Application analysis of theoretical moisture penetration depths of conventional building material

• Main Authors: Hang Wan, Xinhua Xu, Anbang Li
• Format: Article
• Language: English
• Published: SAGE Publishing 2017-05-01
• Series: Advances in Mechanical Engineering
• Online Access: https://doi.org/10.1177/1687814017699803

Due to the significant impact of indoor humidity on indoor air quality, human comfort, and energy consumption, many researchers have investigated the use of various hygroscopic materials to moderate indoor humidity levels and save energy. The results show that the indoor relative humidity of the room with hygroscopic materials is more stable and moderate. Hygroscopic materials can be also used to reduce the energy consumption of heating, ventilation, and air-conditioning system. Although many laboratory measurements and numerical simulation studies have been done for hygroscopic materials, there is little study on moisture penetration in materials with limited thickness in practical engineering application. Moisture penetration depth has great influence on material moisture parameters and indoor humidity simulation model, such as effective moisture penetration depth model.

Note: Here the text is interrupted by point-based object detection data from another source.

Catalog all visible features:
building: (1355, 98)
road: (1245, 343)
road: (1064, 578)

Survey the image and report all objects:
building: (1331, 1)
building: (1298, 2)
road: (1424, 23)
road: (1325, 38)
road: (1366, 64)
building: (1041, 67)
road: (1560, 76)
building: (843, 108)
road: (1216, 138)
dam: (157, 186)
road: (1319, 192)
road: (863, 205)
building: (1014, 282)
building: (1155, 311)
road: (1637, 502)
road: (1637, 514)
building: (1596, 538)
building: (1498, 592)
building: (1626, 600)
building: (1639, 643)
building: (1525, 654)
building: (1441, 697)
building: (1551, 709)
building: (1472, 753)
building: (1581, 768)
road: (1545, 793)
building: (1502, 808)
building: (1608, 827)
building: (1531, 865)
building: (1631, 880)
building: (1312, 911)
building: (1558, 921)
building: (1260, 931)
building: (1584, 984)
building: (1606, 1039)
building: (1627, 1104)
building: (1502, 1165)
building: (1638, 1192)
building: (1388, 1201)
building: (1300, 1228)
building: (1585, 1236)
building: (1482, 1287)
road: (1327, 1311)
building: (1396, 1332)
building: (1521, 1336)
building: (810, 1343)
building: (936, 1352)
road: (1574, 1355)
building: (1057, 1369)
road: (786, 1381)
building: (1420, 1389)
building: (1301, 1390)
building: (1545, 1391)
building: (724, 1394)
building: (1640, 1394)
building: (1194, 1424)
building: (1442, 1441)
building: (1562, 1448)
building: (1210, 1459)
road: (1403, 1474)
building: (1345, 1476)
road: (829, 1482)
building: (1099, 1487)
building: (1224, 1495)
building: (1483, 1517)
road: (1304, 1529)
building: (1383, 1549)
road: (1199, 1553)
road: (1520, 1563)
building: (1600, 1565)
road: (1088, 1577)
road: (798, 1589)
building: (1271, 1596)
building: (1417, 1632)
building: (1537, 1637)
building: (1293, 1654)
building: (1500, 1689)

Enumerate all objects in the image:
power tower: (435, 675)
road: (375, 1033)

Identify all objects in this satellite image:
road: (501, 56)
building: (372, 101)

In this article, a theoretical moisture penetration depth model is developed, and the theoretical moisture penetration depths of conventional building materials are calculated. The results show that when the wall material thickness is below the 1/e theoretical moisture penetration depth, the proportional relationship between the moisture buffer value and the square root of time is not kept. When the wall material thickness is thinner than its theoretical moisture penetration depth, ignoring the material thickness might cause significant error in indoor moisture content calculation using effective moisture penetration depth model.